» **EXERCISE PROMPT**:
Please write out the lines of the data exactly, beginning with the first and ending with the line containing "Program pre firmy s výhodnými cenami, rýchlym"; leave the pictures behind.

» **DATA FOR REVIEW**:
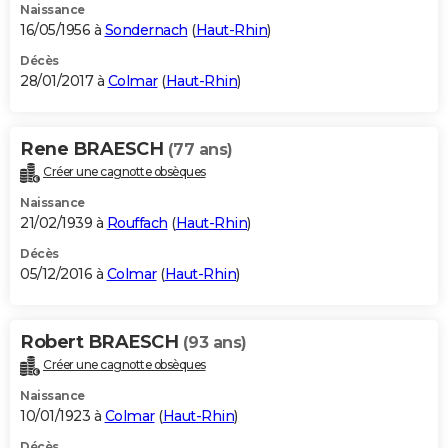
Naissance
16/05/1956 à
Sondernach
(
Haut-Rhin
)
Décès
28/01/2017 à
Colmar
(
Haut-Rhin
)
Rene BRAESCH
(77 ans)
Créer une cagnotte obsèques
Naissance
21/02/1939 à
Rouffach
(
Haut-Rhin
)
Décès
05/12/2016 à
Colmar
(
Haut-Rhin
)
Robert BRAESCH
(93 ans)
Créer une cagnotte obsèques
Naissance
10/01/1923 à
Colmar
(
Haut-Rhin
)
Décès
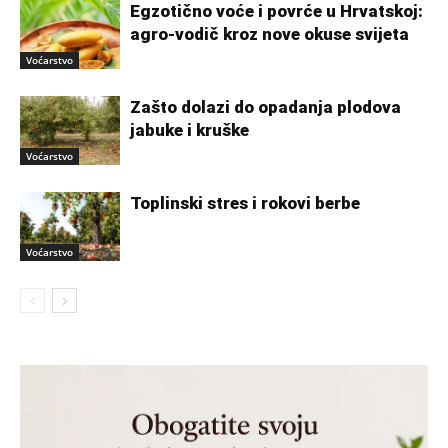
Egzotično voće i povrće u Hrvatskoj:
agro-vodič kroz nove okuse svijeta
Voćarstvo
Zašto dolazi do opadanja plodova
jabuke i kruške
Voćarstvo
Toplinski stres i rokovi berbe
Voćarstvo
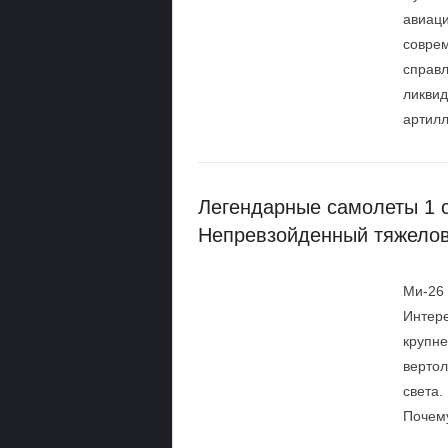
авиаци
соврем
справл
ликвид
артилл
Легендарные самолеты 1 с
Непревзойденный тяжело
Ми-26 
Интере
крупн
вертол
света.
Почему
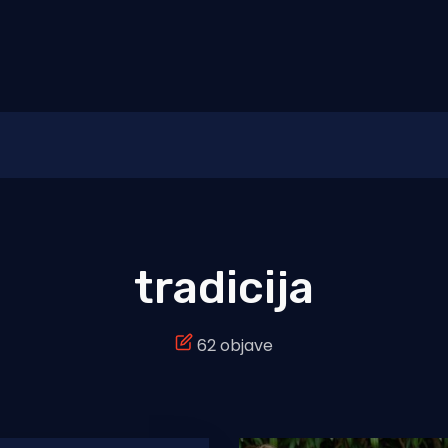
tradicija
62 objave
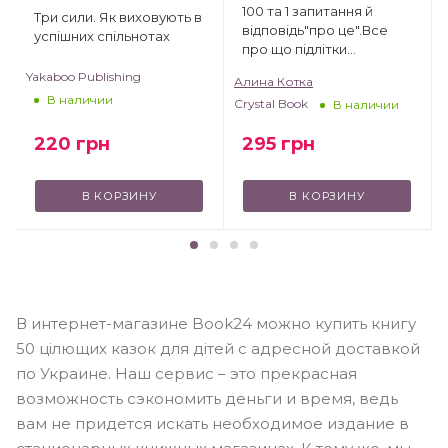
100 та 1 запитання й
Три сили. Як виховують в
відповідь"про це".Все
успішних спільнотах
про що підлітки
соромляться говорити з
Yakaboo Publishing
Алина Котка
дорослими
В наличии
Crystal Book
В наличии
220
грн
295
грн
В КОРЗИНУ
В КОРЗИНУ
В интернет-магазине Book24 можно купить книгу
50 цілющих казок для дітей с адресной доставкой
по Украине. Наш сервис – это прекрасная
возможность сэкономить деньги и время, ведь
вам не придется искать необходимое издание в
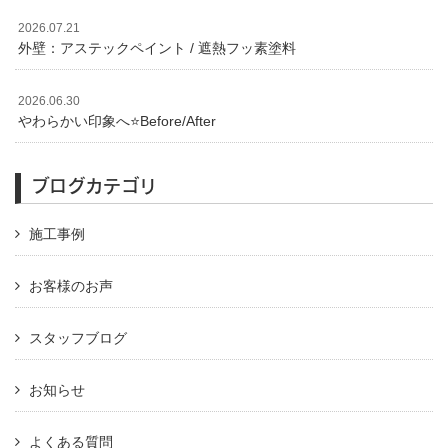
2026.07.21
外壁：アステックペイント / 遮熱フッ素塗料
2026.06.30
やわらかい印象へ⭐️Before/After
ブログカテゴリ
施工事例
お客様のお声
スタッフブログ
お知らせ
よくある質問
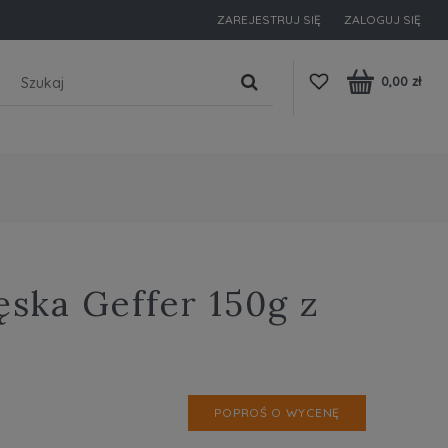
ZAREJESTRUJ SIĘ
ZALOGUJ SIĘ
0,00 zł
ska Geffer 150g z
POPROŚ O WYCENĘ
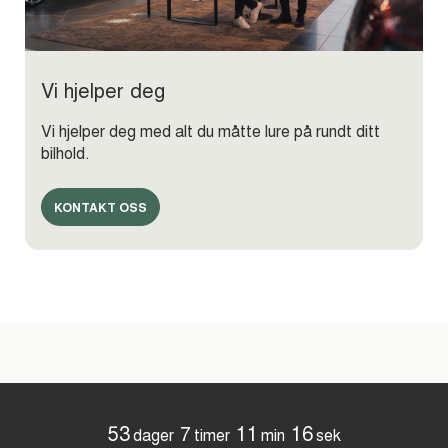
Vi hjelper deg
Vi hjelper deg med alt du måtte lure på rundt ditt
bilhold.
KONTAKT OSS
53
7
11
15
dager
timer
min
sek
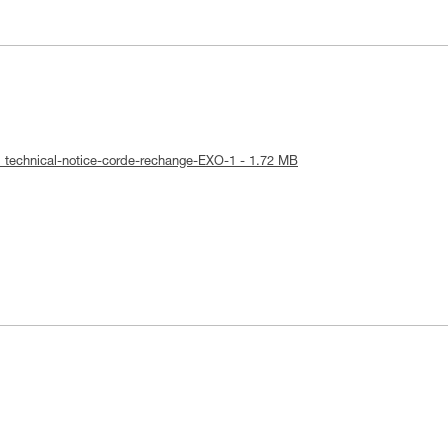
: technical-notice-corde-rechange-EXO-1 - 1.72 MB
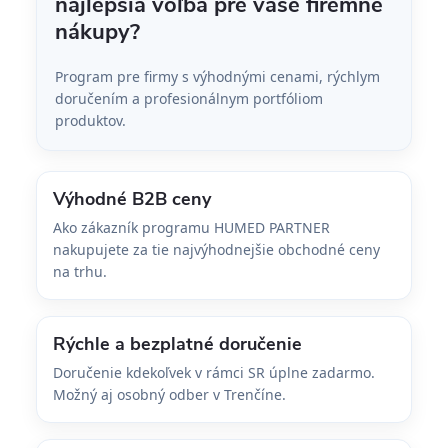
najlepšia voľba pre vaše firemné
nákupy?
Program pre firmy s výhodnými cenami, rýchlym
doručením a profesionálnym portfóliom
produktov.
Výhodné B2B ceny
Ako zákazník programu HUMED PARTNER
nakupujete za tie najvýhodnejšie obchodné ceny
na trhu.
Rýchle a bezplatné doručenie
Doručenie kdekoľvek v rámci SR úplne zadarmo.
Možný aj osobný odber v Trenčíne.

» **RESULT BELOW**:
Naissance
16/05/1956 à
Sondernach
(
Haut-Rhin
)
Décès
28/01/2017 à
Colmar
(
Haut-Rhin
)
Rene BRAESCH
(77 ans)
Créer une cagnotte obsèques
Naissance
21/02/1939 à
Rouffach
(
Haut-Rhin
)
Décès
05/12/2016 à
Colmar
(
Haut-Rhin
)
Robert BRAESCH
(93 ans)
Créer une cagnotte obsèques
Naissance
10/01/1923 à
Colmar
(
Haut-Rhin
)
Décès
Egzotično voće i povrće u Hrvatskoj:
agro-vodič kroz nove okuse svijeta
Voćarstvo
Zašto dolazi do opadanja plodova
jabuke i kruške
Voćarstvo
Toplinski stres i rokovi berbe
Voćarstvo
авиаци
соврем
справл
ликвид
артилл
Легендарные самолеты 1 с
Непревзойденный тяжело
Ми-26 
Интере
крупн
вертол
света.
Почему
tradicija
62 objave
100 та 1 запитання й
Три сили. Як виховують в
відповідь"про це".Все
успішних спільнотах
про що підлітки
соромляться говорити з
Yakaboo Publishing
Алина Котка
дорослими
В наличии
Crystal Book
В наличии
220
грн
295
грн
В КОРЗИНУ
В КОРЗИНУ
В интернет-магазине Book24 можно купить книгу
50 цілющих казок для дітей с адресной доставкой
по Украине. Наш сервис – это прекрасная
возможность сэкономить деньги и время, ведь
вам не придется искать необходимое издание в
2026.07.21
外壁：アステックペイント / 遮熱フッ素塗料
2026.06.30
やわらかい印象へ⭐️Before/After
ブログカテゴリ
施工事例
お客様のお声
スタッフブログ
お知らせ
よくある質問
ZAREJESTRUJ SIĘ
ZALOGUJ SIĘ
0,00 zł
ska Geffer 150g z
POPROŚ O WYCENĘ
Vi hjelper deg
Vi hjelper deg med alt du måtte lure på rundt ditt
bilhold.
KONTAKT OSS
53
7
11
15
dager
timer
min
sek
: technical-notice-corde-rechange-EXO-1 - 1.72 MB
najlepšia voľba pre vaše firemné
nákupy?
Program pre firmy s výhodnými cenami, rýchlym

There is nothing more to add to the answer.